Work to do:
Render the records from the start through the line that contains "scientific name: Ambrosia dumosa" as a JSON list of strings, one string per line, with blank lines left out. Include that last line and nothing past it.

Stored items:
>> start

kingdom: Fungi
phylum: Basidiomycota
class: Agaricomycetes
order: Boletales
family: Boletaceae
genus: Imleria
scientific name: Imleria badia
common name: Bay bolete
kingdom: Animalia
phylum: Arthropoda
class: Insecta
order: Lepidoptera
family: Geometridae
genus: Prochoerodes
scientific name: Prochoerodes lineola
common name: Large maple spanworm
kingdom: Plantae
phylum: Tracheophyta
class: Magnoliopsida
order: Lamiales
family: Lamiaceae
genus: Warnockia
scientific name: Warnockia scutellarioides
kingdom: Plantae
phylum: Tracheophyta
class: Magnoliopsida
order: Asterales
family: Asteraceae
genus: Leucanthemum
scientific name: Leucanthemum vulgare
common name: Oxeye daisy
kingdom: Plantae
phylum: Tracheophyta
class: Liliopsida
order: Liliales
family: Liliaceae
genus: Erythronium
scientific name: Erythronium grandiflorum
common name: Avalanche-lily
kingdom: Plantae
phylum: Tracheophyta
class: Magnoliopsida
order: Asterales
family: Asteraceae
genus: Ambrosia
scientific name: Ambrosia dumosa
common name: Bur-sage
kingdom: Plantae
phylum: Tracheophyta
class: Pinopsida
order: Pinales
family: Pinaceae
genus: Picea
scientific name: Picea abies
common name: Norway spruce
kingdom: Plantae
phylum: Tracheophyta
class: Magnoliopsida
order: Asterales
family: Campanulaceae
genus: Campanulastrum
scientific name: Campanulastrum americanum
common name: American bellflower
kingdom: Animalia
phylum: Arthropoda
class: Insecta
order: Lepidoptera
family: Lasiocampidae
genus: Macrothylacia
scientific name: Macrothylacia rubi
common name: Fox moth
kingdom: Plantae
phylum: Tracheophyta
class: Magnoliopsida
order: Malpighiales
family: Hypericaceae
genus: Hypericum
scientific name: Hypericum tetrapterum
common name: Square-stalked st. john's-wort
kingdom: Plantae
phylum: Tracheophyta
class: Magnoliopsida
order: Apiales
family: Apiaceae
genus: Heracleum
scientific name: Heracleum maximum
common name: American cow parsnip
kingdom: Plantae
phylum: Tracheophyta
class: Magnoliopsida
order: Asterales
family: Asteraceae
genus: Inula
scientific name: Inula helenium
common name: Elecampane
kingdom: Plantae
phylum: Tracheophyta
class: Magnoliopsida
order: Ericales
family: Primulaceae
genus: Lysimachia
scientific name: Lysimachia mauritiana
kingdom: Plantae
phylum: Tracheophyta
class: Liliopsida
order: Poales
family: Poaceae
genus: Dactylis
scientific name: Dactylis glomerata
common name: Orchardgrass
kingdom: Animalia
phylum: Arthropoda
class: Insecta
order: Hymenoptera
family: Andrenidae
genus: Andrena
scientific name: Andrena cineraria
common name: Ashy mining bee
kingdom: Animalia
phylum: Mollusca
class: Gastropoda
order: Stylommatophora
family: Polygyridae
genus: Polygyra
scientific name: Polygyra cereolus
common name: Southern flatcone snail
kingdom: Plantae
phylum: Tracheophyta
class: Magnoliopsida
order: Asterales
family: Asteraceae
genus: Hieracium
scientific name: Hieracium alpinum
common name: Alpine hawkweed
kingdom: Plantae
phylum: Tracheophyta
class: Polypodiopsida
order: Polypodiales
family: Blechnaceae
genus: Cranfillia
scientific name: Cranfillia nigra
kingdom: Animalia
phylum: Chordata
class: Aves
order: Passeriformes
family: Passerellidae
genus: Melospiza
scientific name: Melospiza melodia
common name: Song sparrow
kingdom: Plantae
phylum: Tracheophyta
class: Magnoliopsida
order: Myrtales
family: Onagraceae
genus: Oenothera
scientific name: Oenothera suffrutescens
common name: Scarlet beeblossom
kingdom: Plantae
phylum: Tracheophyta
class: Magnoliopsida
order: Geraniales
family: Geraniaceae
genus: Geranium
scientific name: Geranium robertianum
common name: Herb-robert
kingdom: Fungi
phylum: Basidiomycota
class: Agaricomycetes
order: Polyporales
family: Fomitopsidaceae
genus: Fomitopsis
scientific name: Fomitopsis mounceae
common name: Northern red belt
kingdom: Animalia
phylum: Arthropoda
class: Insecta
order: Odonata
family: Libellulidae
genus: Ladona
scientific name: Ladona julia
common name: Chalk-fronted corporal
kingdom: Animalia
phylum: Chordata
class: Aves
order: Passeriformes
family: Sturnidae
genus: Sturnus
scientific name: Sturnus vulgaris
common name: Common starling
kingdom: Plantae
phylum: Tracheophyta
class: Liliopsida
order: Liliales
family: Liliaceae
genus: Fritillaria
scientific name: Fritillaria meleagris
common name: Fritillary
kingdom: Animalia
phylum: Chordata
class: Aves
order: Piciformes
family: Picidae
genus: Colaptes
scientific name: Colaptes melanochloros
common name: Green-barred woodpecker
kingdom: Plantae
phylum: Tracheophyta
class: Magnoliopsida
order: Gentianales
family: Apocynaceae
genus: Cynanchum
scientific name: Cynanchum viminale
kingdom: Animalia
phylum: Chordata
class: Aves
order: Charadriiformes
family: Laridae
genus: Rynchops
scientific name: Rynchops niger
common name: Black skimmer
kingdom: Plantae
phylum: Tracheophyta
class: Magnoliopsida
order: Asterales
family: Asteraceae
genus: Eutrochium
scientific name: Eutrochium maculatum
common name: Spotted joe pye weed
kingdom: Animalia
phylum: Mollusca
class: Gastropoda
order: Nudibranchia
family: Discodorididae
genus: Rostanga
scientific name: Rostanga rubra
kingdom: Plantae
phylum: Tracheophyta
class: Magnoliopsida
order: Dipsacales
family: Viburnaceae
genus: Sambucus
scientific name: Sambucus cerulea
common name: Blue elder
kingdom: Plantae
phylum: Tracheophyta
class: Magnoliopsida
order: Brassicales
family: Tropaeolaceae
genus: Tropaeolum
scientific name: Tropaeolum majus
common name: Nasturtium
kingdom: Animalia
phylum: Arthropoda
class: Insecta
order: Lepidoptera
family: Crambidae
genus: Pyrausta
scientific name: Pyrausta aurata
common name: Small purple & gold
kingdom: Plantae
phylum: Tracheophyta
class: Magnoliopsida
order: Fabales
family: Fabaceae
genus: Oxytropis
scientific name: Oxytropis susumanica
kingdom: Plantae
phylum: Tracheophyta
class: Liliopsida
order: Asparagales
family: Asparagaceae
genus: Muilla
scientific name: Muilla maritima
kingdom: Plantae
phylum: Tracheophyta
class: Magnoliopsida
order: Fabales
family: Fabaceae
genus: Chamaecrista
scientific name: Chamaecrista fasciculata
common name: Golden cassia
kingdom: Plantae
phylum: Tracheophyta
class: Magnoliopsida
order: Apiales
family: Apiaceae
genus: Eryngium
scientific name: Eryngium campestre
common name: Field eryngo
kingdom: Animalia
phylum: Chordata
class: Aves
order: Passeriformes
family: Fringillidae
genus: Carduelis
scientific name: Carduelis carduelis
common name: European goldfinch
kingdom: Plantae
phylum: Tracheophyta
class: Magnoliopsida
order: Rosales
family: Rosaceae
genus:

>> end

Answer for this exercise:
[
  "kingdom: Fungi",
  "phylum: Basidiomycota",
  "class: Agaricomycetes",
  "order: Boletales",
  "family: Boletaceae",
  "genus: Imleria",
  "scientific name: Imleria badia",
  "common name: Bay bolete",
  "kingdom: Animalia",
  "phylum: Arthropoda",
  "class: Insecta",
  "order: Lepidoptera",
  "family: Geometridae",
  "genus: Prochoerodes",
  "scientific name: Prochoerodes lineola",
  "common name: Large maple spanworm",
  "kingdom: Plantae",
  "phylum: Tracheophyta",
  "class: Magnoliopsida",
  "order: Lamiales",
  "family: Lamiaceae",
  "genus: Warnockia",
  "scientific name: Warnockia scutellarioides",
  "kingdom: Plantae",
  "phylum: Tracheophyta",
  "class: Magnoliopsida",
  "order: Asterales",
  "family: Asteraceae",
  "genus: Leucanthemum",
  "scientific name: Leucanthemum vulgare",
  "common name: Oxeye daisy",
  "kingdom: Plantae",
  "phylum: Tracheophyta",
  "class: Liliopsida",
  "order: Liliales",
  "family: Liliaceae",
  "genus: Erythronium",
  "scientific name: Erythronium grandiflorum",
  "common name: Avalanche-lily",
  "kingdom: Plantae",
  "phylum: Tracheophyta",
  "class: Magnoliopsida",
  "order: Asterales",
  "family: Asteraceae",
  "genus: Ambrosia",
  "scientific name: Ambrosia dumosa"
]